● **Source text**
The code provided bellow runs correctly, but if I use it in hundreds of iterations it takes a lot of processing time. Yesterday it took me 18 hours to create a graphic using multiple iterations of a function that contains this calculation. Using library(profvis) profvis({ my code }) I saw that this specific part of the code is taking up like 80% of the processing time.
I read a lot about how to reduce the processing time using parallel and vectorized operations, but I don't know how to implement them in this particular case, because of the weight lamb#.
Can some one help me reduce my processing time with this code?
More information about the code and the structure of the data can be found in the code provided bellow as comments.
# Data frames used to calculate the euclidean distances between each observation
# from DATA1 and each observation from DATA2.
# The euclidean distance is between a [600x50] and a [8X50] dataframes, resulting
# in a [600X8] dataframe.
DATA1 <- matrix(rexp(30000, rate=.1), ncol=50) #[600x50]
DATA2 <- matrix(rexp(400, rate=.1), ncol=50) #[8X50]
# Weights used for each of the 50 variables to calculate the weighted
# euclidean distance.
# Can be a vector of different weights or a scalar of the same weight
# for all variables.
lambda <- runif(n=50, min=0, max=10) ## length(lambda) > 1
# lambda=1 ## length(lambda) == 1
if (length(lambda) > 1) {
as.numeric(unlist(lambda))
lambda <- as.matrix(lambda)
lambda <- t(lambda)
}
nrows1 <- nrow(DATA1)
nrows2 <- nrow(DATA2)
# Euclidean Distance calculation
DIST <- matrix(NA, nrow=nrows1, ncol=nrows2 )
for (m in 1:nrows1) {
for (i in 1:nrows2) {
if (length(lambda) == 1) {
DIST[m, i] <- sum((DATA1[m, ] - DATA2[i, ])^2)
}
if (length(lambda) > 1){
DIST[m, i] <- sum(((DATA1[m, ] - DATA2[i, ])^2) * lambda[1, ])
}
next
}
next
}
After all the sugestions, combining the answers from #MDWITT (for length(lambda > 1) and #F. Privé (for length(lambda == 1) the final solution took only one minute to run, whilst the original one took me an hour and a half to run, in a bigger code that has that calculation. The final code for this problem, for those interested, is:
#Data frames used to calculate the euclidean distances between each observation from DATA1 and each observation from DATA2.
#The euclidean distance is between a [600x50] and a [8X50] dataframes, resulting in a [600X8] dataframe.
DATA1 <- matrix(rexp(30000, rate=.1), ncol=50) #[600x50]
DATA2 <- matrix(rexp(400, rate=.1), ncol=50) #[8X50]
#Weights used for each of the 50 variables to calculate the weighted euclidean distance.
#Can be a vector of different weights or a scalar of the same weight for all variables.

● **Provided records**
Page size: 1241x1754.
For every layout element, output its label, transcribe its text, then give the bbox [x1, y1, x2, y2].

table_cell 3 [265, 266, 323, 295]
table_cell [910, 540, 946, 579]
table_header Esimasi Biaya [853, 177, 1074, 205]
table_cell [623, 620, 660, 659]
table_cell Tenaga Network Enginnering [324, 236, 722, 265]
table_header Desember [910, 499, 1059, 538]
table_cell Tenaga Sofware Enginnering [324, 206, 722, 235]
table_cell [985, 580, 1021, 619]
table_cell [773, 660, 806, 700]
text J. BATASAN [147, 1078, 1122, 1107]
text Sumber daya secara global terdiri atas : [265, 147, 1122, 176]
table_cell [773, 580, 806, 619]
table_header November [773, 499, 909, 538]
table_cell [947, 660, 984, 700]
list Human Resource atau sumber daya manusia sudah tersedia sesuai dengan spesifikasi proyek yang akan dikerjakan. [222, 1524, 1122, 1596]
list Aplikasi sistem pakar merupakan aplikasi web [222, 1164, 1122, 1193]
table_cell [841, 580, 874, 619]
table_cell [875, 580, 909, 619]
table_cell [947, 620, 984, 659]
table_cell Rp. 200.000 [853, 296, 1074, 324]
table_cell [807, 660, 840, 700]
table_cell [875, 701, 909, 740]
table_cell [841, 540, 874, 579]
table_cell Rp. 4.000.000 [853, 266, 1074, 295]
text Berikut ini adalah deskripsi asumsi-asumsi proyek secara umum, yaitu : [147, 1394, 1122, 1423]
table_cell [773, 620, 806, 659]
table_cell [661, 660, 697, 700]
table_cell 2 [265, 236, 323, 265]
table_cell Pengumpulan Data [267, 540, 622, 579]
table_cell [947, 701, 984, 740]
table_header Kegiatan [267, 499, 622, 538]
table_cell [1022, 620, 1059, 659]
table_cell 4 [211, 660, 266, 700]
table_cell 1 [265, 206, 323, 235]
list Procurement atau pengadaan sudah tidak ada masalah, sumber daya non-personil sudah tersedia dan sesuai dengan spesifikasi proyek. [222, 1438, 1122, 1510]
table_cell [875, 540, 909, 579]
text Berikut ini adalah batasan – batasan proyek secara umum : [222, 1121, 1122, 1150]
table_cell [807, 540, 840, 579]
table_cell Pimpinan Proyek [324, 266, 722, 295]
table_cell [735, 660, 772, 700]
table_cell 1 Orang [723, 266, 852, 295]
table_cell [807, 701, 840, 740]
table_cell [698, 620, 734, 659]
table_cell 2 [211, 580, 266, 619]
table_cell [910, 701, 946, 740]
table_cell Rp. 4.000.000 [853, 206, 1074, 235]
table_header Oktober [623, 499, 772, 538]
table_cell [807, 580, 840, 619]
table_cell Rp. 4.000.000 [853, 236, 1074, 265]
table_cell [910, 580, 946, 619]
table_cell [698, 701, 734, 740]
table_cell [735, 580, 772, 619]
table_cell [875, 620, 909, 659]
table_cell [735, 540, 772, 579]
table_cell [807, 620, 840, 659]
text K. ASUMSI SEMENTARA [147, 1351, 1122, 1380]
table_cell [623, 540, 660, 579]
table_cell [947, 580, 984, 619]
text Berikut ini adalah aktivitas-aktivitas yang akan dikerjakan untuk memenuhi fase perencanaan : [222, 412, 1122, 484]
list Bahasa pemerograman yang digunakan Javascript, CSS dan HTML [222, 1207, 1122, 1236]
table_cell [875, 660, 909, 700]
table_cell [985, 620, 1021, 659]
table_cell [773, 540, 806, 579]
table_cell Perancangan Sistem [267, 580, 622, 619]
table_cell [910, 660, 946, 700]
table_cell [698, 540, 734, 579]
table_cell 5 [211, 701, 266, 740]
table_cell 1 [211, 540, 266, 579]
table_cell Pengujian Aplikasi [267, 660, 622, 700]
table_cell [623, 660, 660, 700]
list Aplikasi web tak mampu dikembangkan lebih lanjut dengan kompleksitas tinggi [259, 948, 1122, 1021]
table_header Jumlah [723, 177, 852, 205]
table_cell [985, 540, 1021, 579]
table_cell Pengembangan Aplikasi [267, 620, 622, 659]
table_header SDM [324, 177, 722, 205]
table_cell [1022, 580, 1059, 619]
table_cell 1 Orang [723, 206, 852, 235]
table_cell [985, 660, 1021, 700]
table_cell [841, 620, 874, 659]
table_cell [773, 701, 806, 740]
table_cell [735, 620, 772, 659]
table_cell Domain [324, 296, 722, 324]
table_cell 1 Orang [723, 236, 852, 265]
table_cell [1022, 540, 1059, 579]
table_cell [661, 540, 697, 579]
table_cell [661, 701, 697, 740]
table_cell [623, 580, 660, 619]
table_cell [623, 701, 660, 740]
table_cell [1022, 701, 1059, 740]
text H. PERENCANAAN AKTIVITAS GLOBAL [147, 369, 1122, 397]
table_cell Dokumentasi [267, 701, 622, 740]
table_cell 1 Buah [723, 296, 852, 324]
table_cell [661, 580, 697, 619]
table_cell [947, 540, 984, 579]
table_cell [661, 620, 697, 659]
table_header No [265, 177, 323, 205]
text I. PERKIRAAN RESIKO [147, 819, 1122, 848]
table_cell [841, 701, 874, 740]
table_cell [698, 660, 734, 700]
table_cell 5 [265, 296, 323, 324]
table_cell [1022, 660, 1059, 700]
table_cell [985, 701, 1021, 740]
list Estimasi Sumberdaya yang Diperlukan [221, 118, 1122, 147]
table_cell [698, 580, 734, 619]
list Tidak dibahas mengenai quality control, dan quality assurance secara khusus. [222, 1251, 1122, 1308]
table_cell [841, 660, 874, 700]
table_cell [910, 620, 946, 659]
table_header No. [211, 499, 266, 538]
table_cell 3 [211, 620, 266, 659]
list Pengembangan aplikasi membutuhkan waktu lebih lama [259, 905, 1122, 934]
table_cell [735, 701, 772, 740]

● **Problem**
Answer these questions about the forum post on weighted Euclidean distances:
(a) How long did the poster say it took to create a graphic yesterday?
(b) What share of the processing time did profvis show this part of the code taking?
(c) How long did the final solution take to run in the bigger code?
The listing has no connection to the forum post.

● **Response to the exercise**
(a) 18 hours
(b) About 80%
(c) One minute